C’est l’histoire d’une poupée. Un petit garçon que sa maman a voulu beau, élégant, et aussi lisse que la porcelaine. Dans son cocon familial comme une poupée de collection conservée dans son emballage, Poupée est enfermé. Ses parents veillent à ce qu’il soit parfait, à ce que les petits rouages dans son ventre fonctionnent sans grincer.
Poupée est la chose de sa mère. Telle une petite fille pour qui un poupon est un trésor, une «poupée vivante», la mère de cet étrange petit garçon en fait son objet, un petit objet précieux qu’il ne faut pas perdre, et que la mère garde sur elle, terrifiée à l’idée qu’il pourrait se casser, changer.

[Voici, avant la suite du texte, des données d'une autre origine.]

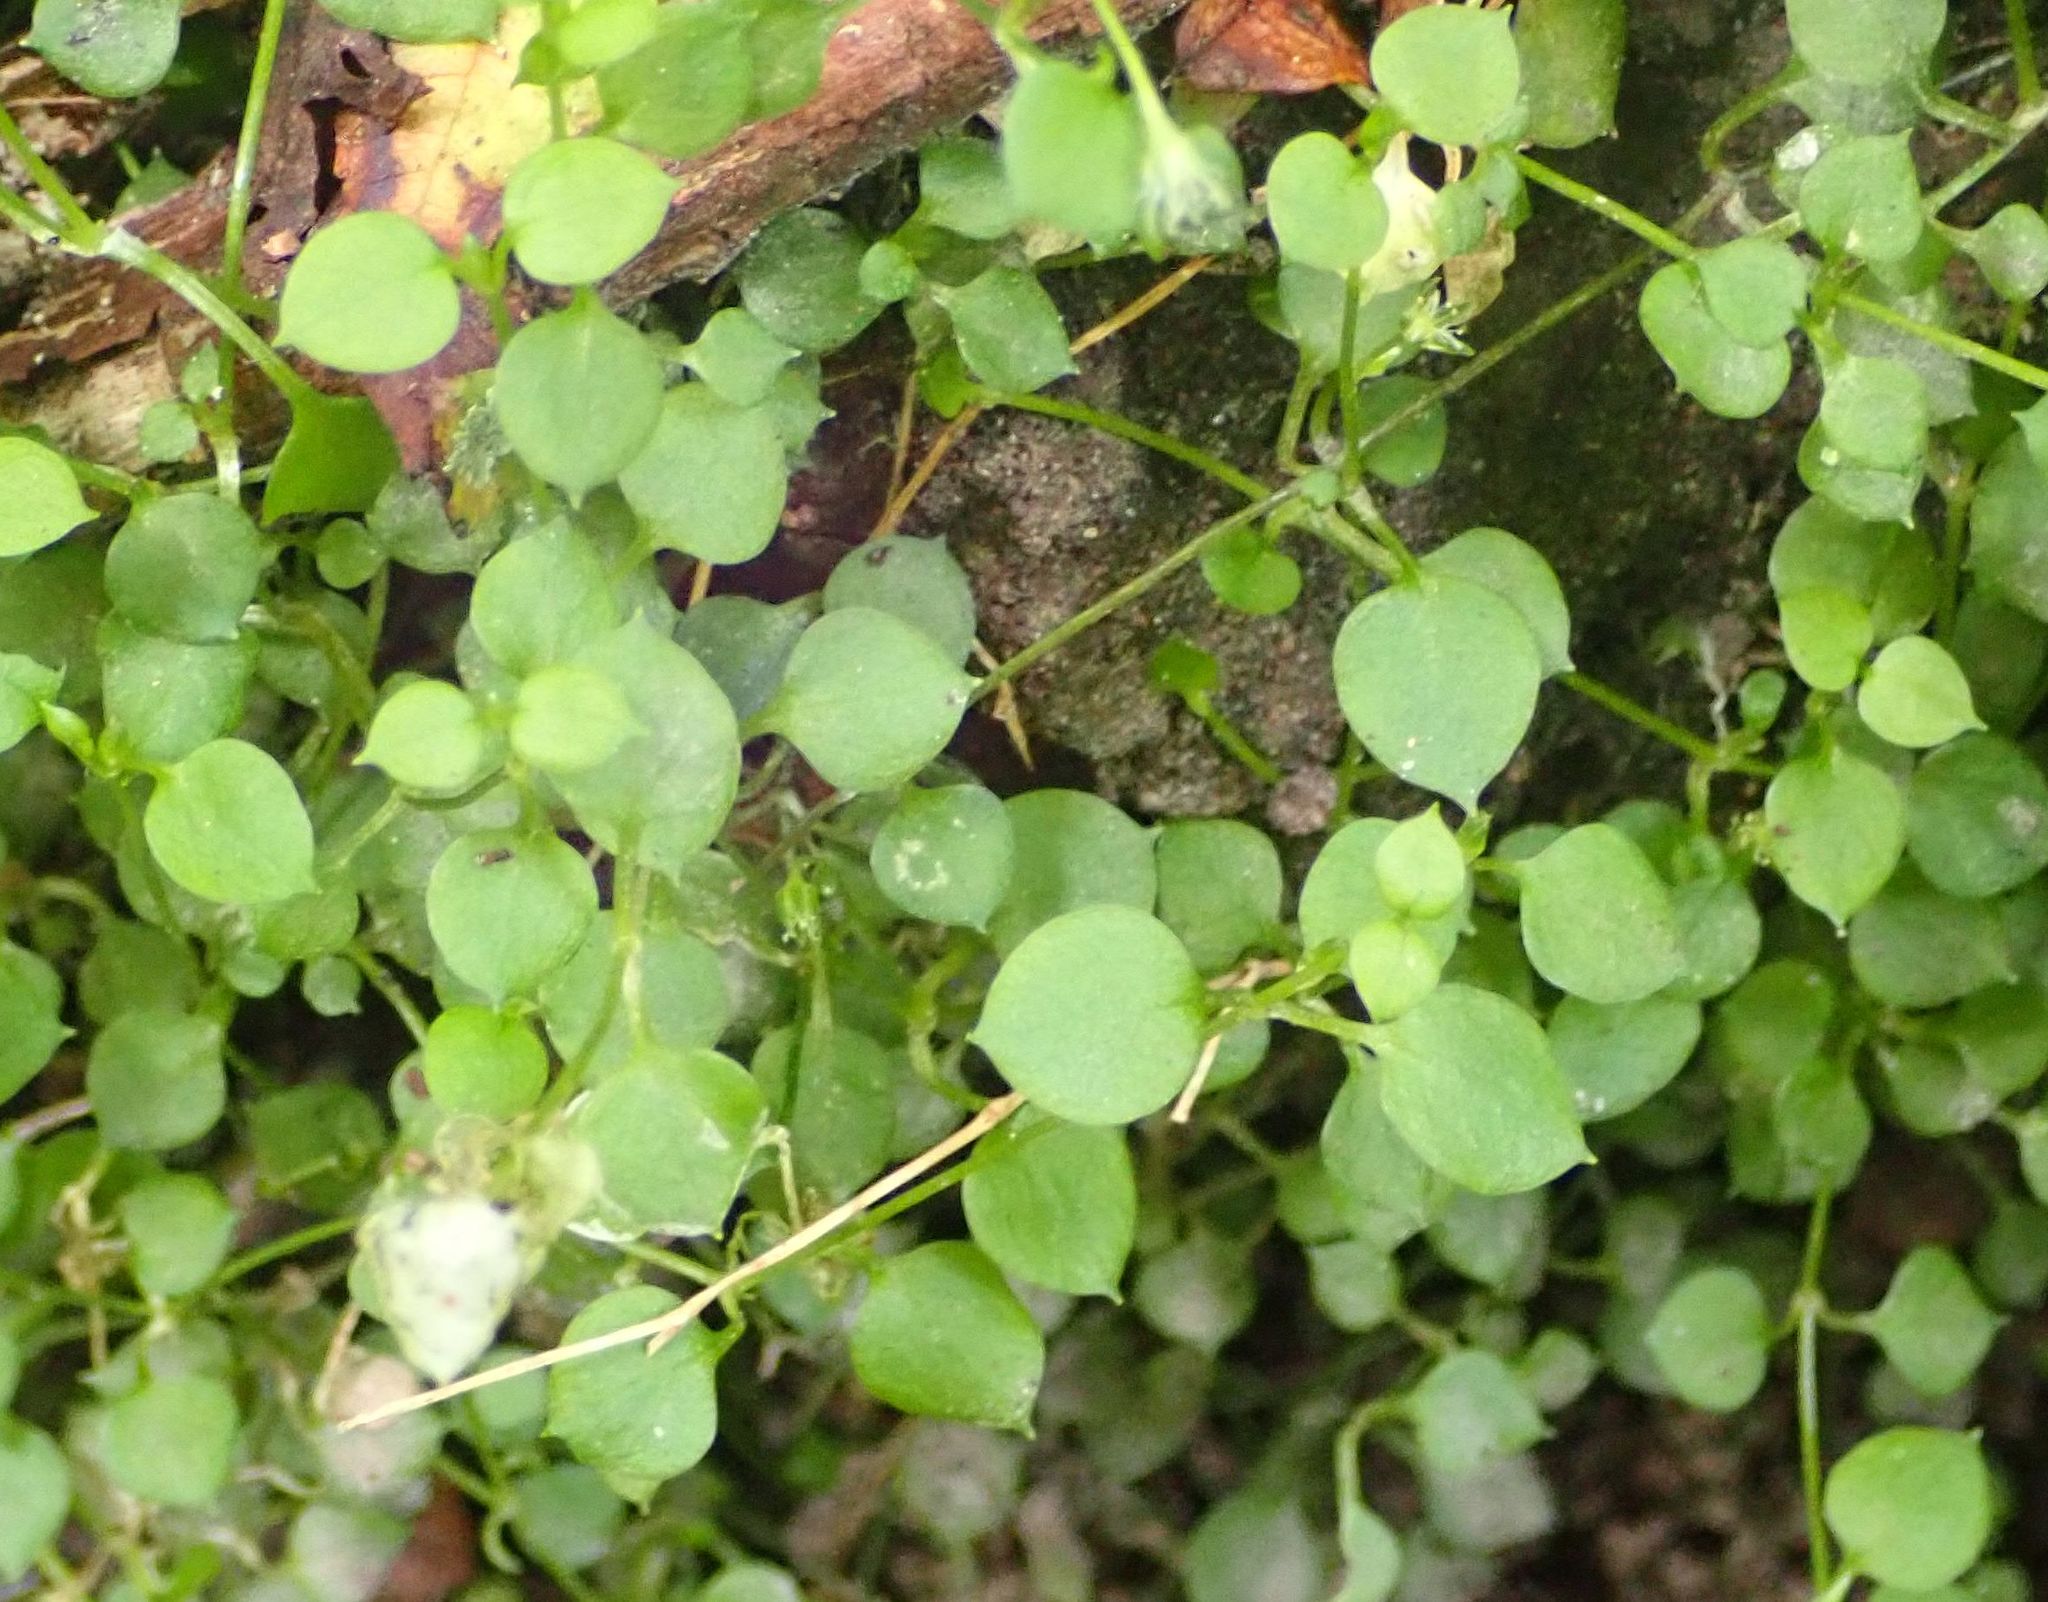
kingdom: Plantae
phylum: Tracheophyta
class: Magnoliopsida
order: Caryophyllales
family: Caryophyllaceae
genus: Stellaria
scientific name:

Poupée, c’est l’histoire d’une enfance. Un livre aussi étrange et beau que le petit automate de la couverture est inquiétant et mignon. Étrange, oui, comme on dit de quelque chose qu’on ne parvient pas à classer, à répertorier. Comme on dirait d’une œuvre qui nous dérange autant qu’elle nous fascine.
Julien Burri publie des livres depuis ses dix-sept ans. Poète avant tout, il a fait paraître, en 2008 un recueil magnifique, Si seulement (Samizdat), que l’on pourrait considérer comme annonciateur de cette dernière parution chez Bernard Campiche. En effet, le recueil, mettant des mots de prose poétique sur le rapport entre père et fils, préfigure quelques éléments de Poupée, en cela qu’on y trouve déjà cette déception paternelle que représente la différence du fils. Des poèmes au roman, le style change, bien évidemment, mais on remarquera toutefois une commune économie de mots, dont l’effet de pureté se fait puissamment ressentir dans les deux ouvrages. Un effet paradoxal puisque, dans l’un comme dans l’autre, il est justement question de la perte de cette pureté enfantine, de cette innocence.
Mais comment perdre sa candeur lorsqu’on est une poupée? C’est ce que raconte Julien Burri, au fil des pages, trahissant, sans vraiment d’autre possibilité, l’évidence même de ce livre, qui réside en ceci qu’il s’agit là davantage d’un petit garçon que d’une petite poupée…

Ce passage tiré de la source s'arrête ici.